Another important development is in transfer learning, which takes several guises. Simultaneously training models on a range of tasks can result in faster training on any one of them. Transferring pre-trained models from one related environment to another can require considerably less fine-tuning to the new environment than training from scratch.
These developments and others are easing the burden of accessing high volumes of training data. But the most valuable experience a business can have in this respect is implementing a trained model and capturing the benefits. That makes it easier to gain the belief to invest in building further training data assets.
Making it happen
Innovative strategies can lead organisations into strategic cul-de-sacs or lead to unintended consequences. Some newspapers demonstrated this when embracing digital media without apparently considering how this might reduce physical circulation and the associated revenue.
In financial services the 1990s and the noughties saw a number of retail banks create new direct brands with separate infrastructure. They ended up competing for investment with the mother brand, as well as perhaps driving cannibalisation of their own customers. That ultimately led to a capping of expenditure and, for some, either mothballing or reintegration of the new brand – for example, Abbey National with Cahoot and NatWest with Primeline.
Innovation opens new doors and takes us down new paths. However, change generates consequences. When evaluating feasibility, businesses need to recognise that there will almost certainly be unintended consequences as much as those outcomes that we desire.
Machine learning holds much promise, but is in some ways the “new digital” as the unintended consequences of exploiting it are only being experienced for the first time now.

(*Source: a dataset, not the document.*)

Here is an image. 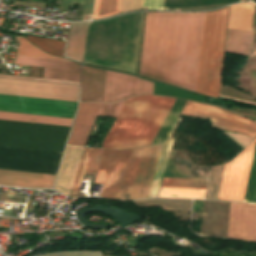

A critical part of successful change is to conscientiously manage the component parts. In the area of machine learning, examples include:
Data analytics and MI, particularly on process exceptions and cost
Customer journeys and direct feedback on how your customers think and feel as a result of the machine learning interventions. Driver analysis, leading to customer profiling segmentation and personalisation
Regulatory compliance and how planned changes may change customer behaviour. The furore over Facebook and Cambridge Analytica should have taught us that organisations themselves need to adhere to the spirit and not just the letter of the law. Regulation may take time to catch up with their policies and guidelines, however that is no defence and will not protect an errant institution’s reputation and market value
Organisational redesign. This often centres on the organisation’s structure instead of the capabilities required, to operate effectively in the new world. System, process and people capability should all be considered
Culture. Every change initiative ultimately depends on culture. Successful change places this at the centre of things. You need to think of how to get your people, and customers, to embrace, own and ultimately champion the new culture
Business processes. These are all too often scrutinised to make them cost efficient. A more discerning approach is to ensure costs are attached to value- adding processes. Cost that does not add value adding should be removed
Ultimately strategy and change is all about execution. Our experience is that machine-learning-driven strategy and outcomes should be approached as part of a holistic change initiative. Actively considering the change implications across all the areas that will be affected or can contribute can open up the scope and scale of opportunities that machine learning can bring to all parts of the business.
In summary, corporates in all industries must now craft a machine learning strategy. Using good judgement will yield the highest return with the fewest adverse surprises. And remember, informed and structured imaginative thinking along with the application of experience-based judgement will be the preserve of humans for some time to come.